Console app, that can remove text diacritics from stdin, inside files and file/dir names
Method for removing diacritics was chosen from this benchmark: https://github.com/jakubsuchybio/Benchmark-Diacritics
Time - everything is O(n), where n is the size of input
Memory - stdin and content removers have O(n) memory consumption, where n is the size of input
Memory - file-names remover have O(n) memory consumption, where n is the size of directory tree (names)
Complexity can be definitelly improved by buffering, but I didn't see it important for my kind of use.
> .\remove-diacritics.exe help
remove-diacritics 1.0.16+Branch.master.Sha.301c567a42c94a9b8e8f824d9470b07975623407
Copyright (C) 2019 remove-diacritics
stdin Removes diacritics from stdin and outputs it to stdout
file-names Removes diacritics from all files and directories
content Removes diacritics inside files
help Display more information on a specific command.
version Display version information.
> .\remove-diacritics.exe help stdin
remove-diacritics 1.0.16+Branch.master.Sha.301c567a42c94a9b8e8f824d9470b07975623407
Copyright (C) 2019 remove-diacritics
--debug Forces program to run in debug mode
--help Display this help screen.
--version Display version information.
> .\remove-diacritics.exe help file-names
remove-diacritics 1.0.16+Branch.master.Sha.301c567a42c94a9b8e8f824d9470b07975623407
Copyright (C) 2019 remove-diacritics
-d, --directories Required.
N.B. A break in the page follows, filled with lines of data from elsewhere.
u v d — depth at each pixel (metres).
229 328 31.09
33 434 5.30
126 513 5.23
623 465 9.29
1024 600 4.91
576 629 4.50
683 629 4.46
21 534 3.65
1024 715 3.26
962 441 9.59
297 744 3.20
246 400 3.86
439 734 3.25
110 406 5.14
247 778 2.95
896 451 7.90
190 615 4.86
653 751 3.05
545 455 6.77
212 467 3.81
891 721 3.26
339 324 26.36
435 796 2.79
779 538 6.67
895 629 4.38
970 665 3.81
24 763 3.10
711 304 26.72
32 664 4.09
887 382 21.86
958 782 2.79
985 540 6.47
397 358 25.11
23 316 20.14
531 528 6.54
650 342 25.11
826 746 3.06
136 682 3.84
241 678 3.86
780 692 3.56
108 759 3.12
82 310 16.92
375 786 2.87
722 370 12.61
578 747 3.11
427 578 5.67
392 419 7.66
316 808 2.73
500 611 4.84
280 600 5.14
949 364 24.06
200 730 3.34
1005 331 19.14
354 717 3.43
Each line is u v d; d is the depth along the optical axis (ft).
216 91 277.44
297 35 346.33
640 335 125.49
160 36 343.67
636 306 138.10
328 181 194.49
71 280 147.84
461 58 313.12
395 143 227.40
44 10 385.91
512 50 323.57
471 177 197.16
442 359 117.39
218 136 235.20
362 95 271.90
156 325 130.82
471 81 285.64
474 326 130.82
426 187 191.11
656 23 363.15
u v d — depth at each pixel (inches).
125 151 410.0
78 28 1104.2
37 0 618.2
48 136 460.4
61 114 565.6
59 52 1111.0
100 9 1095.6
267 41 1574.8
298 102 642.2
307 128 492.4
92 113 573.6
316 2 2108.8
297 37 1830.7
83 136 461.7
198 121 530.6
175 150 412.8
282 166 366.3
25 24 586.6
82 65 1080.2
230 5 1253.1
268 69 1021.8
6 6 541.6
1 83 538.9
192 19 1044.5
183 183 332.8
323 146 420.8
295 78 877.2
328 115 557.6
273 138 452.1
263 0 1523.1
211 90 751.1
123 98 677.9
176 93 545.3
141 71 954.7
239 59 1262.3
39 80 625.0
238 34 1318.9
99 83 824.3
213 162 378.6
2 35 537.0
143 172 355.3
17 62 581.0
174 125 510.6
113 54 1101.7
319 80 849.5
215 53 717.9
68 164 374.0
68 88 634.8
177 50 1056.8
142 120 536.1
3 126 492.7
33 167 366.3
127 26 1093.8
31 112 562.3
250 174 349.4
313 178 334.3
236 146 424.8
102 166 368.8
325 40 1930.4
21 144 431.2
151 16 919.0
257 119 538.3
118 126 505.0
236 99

Input directories where will diacritics be recursively removed in file/dir names
--debug Forces program to run in debug mode
--help Display this help screen.
--version Display version information.
> .\remove-diacritics.exe help content
remove-diacritics 1.0.16+Branch.master.Sha.301c567a42c94a9b8e8f824d9470b07975623407
Copyright (C) 2019 remove-diacritics
-f, --files Required. Input files where the diacritics be removed inside the file's content
--debug Forces program to run in debug mode
--help Display this help screen.
--version Display version information.
input:
echo ÁČĎÉĚÍŇÓŘŠŤÚŮÝŽáčďéěíňóřšťúůýž | remove-diacritics.exe stdin
output:
ACDEEINORSTUUYZacdeeinorstuuyz
input:
echo > ÁČĎÉĚÍŇÓŘŠŤÚŮÝŽáčďéěíňóřšťúůýž.txt
remove-diacritics.exe file-names --directories .
output: (Console doesn't correctly logs diacritics...)
13:13:38.9467384 +02:00 [INF] [1] Renaming .\ACDÉEINORSTUUYZácdéeínórstúuyz.txt -> .\ACDEEINORSTUUYZacdeeinorstuuyz.txt
input:
echo ÁČĎÉĚÍŇÓŘŠŤÚŮÝŽáčďéěíňóřšťúůýž > test.txt
remove-diacritics.exe content --files test.txt
test.txt file content:
ÁČĎÉĚÍŇÓŘŠŤÚŮÝŽáčďéěíňóřšťúůýž
output:
13:32:45.5279019 +02:00 [INF] [1] Processed file test.txt
nodiacritics_test.txt file content:
ACDEEINORSTUUYZacdeeinorstuuyz